Exercise 1:
Using the sustainability text, answer these:
(a) Whose criteria guided the 2014 review of the Sustainability Policy?
(b) What percentage of financial education participants showed a stronger commitment to save and invest money?
(c) In what year was the partnership with the International Integrated Reporting Council formed?
Exercise 2: Translate this sentence from the sustainability text into Spanish: "We provided online and live courses, which promote reflection about the relation between consumption, personal goals and how people manage their finances."

Study text:
***

In 2015, we published a paper with our Social and Environmental Risks and Opportunities strategy, that discusses our practices and the challenges we see for enhancing sustainability. This is part of the work that we performed in 2014 to review our Sustainability Policy and specific policies to our business, such as insurance, investments and credit, in accordance with the criteria established in National Monetary Council Resolution No. 4.327. In accordance with our policy, social and environmental risks are analyzed based on the characteristics, needs, exposure to risks and other relevant criteria specific to each of our lines of business.

 

In financial education, we highlight our program for employees. We provided online and live courses, which promote reflection about the relation between consumption, personal goals and how people manage their finances. This project offers confidential expert advice free of charge [to our employees]. In 2015, expanded the project to reach more than one thousand employees. At the beginning of the project, our analysis showed that many of our employees embraced this opportunity to improve their financial education. As a result of this initiative, a number of participants displayed an increased knowledge of financial planning (40%) and a stronger commitment to save and invest money (57%), as well as to seek to reduce personal indebtedness (50%).

 

As part of this initiative, we issued a study called “Choices and Money” to answer the questions “How to help people make better use of their money? How to help people accomplish their goal”. The study traces the influences of economic and social past on our financial behavior and discusses how they shape the choices we make when it comes to money.

 

In 2015, our dialogue and transparency efforts focused on developing our reporting processes with the goal of consolidating the integration of communications. In order to make our reporting simpler and more efficient, we entered into a partnership with the International Integrated Reporting Council (IIRC) in 2013. Through a working group drawn from our Sustainability, Finance, Corporate Communications and Investor Relations departments, we are reviewing our reporting and aligning our processes with IIRC guidelines.

***

Record excerpts:
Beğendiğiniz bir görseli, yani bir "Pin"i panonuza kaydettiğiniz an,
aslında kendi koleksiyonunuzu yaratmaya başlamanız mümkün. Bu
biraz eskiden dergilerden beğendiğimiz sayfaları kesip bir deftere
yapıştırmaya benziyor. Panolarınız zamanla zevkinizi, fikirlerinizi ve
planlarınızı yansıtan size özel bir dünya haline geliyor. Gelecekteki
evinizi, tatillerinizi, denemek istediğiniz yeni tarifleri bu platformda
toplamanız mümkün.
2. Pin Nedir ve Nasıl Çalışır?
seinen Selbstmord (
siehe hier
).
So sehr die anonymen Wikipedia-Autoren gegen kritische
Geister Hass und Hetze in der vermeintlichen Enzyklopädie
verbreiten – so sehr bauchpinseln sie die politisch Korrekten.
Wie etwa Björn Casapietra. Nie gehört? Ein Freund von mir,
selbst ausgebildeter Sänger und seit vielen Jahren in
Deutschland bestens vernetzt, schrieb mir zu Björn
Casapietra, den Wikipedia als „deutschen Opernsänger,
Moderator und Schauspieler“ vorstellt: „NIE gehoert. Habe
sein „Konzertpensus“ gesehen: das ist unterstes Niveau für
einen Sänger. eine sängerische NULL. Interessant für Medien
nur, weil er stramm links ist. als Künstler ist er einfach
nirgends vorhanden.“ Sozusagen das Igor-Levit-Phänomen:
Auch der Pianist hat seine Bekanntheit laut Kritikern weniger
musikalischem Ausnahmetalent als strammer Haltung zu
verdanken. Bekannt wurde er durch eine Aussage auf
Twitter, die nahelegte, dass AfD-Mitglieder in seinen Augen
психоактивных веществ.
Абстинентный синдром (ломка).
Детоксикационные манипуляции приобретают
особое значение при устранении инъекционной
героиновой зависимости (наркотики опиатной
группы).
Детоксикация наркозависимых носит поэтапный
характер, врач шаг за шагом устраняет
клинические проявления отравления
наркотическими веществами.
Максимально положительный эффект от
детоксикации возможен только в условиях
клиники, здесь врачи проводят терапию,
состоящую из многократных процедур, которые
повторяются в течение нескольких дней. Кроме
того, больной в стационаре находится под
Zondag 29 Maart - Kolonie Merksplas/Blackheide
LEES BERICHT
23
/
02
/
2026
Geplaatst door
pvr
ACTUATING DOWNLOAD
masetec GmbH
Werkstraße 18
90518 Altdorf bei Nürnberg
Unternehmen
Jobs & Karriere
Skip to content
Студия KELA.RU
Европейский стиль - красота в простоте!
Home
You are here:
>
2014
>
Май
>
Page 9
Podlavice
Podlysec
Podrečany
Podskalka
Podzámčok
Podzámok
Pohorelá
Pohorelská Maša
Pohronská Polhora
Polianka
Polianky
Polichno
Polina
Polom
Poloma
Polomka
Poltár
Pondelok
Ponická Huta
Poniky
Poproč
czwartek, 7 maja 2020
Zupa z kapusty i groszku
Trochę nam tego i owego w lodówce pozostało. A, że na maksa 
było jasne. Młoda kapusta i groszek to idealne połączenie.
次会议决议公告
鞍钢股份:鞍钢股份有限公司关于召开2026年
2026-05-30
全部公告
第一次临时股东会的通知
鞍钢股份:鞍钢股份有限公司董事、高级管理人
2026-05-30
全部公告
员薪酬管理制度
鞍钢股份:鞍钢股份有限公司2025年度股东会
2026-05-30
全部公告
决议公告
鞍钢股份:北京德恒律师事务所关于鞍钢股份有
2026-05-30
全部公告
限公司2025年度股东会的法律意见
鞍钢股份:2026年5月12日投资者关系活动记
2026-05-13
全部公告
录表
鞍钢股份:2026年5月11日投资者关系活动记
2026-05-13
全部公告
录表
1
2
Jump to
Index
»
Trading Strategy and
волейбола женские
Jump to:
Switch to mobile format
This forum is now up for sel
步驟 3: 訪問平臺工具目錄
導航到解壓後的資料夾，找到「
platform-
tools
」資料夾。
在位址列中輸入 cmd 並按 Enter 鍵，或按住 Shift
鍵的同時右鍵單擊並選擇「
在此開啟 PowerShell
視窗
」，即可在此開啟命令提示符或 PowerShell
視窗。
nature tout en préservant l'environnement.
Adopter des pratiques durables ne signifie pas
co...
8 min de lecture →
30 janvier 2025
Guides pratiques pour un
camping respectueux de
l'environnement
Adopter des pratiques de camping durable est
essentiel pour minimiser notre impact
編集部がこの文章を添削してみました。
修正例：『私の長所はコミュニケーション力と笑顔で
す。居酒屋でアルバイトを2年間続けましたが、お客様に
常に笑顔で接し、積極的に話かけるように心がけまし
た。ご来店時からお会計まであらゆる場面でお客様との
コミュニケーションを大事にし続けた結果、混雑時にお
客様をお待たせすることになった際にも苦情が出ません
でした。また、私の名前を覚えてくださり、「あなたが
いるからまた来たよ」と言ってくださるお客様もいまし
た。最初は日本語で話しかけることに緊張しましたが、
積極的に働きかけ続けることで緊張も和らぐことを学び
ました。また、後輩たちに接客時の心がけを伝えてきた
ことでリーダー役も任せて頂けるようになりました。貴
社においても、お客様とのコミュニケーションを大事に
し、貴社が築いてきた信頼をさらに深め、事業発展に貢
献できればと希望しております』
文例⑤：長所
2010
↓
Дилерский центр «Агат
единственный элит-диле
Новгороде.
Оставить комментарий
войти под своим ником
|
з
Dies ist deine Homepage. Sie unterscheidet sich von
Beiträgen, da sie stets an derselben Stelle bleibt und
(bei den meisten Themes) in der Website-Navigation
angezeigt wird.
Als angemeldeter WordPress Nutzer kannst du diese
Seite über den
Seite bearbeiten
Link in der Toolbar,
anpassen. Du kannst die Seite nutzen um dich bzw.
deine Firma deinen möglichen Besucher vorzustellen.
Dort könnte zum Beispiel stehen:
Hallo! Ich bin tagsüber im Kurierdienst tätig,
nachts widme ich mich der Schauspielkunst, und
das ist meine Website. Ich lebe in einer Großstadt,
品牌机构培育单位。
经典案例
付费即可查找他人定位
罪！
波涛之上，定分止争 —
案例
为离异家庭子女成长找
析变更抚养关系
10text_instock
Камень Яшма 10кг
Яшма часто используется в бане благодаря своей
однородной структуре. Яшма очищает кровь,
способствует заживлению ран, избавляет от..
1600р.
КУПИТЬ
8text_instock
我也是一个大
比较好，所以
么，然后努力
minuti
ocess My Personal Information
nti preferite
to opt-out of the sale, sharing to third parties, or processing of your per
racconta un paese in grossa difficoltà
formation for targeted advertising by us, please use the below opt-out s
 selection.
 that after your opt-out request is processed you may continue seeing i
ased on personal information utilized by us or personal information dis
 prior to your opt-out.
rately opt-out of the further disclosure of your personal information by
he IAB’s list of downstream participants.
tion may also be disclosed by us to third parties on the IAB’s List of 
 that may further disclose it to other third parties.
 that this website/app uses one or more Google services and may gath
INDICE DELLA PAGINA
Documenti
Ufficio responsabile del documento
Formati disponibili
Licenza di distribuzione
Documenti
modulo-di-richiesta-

***

Reply 1:
(a) National Monetary Council Resolution No. 4.327
(b) 57%
(c) 2013

Reply 2: Ofrecimos cursos en línea y presenciales, que promueven la reflexión sobre la relación entre el consumo, las metas personales y la forma en que las personas administran sus finanzas.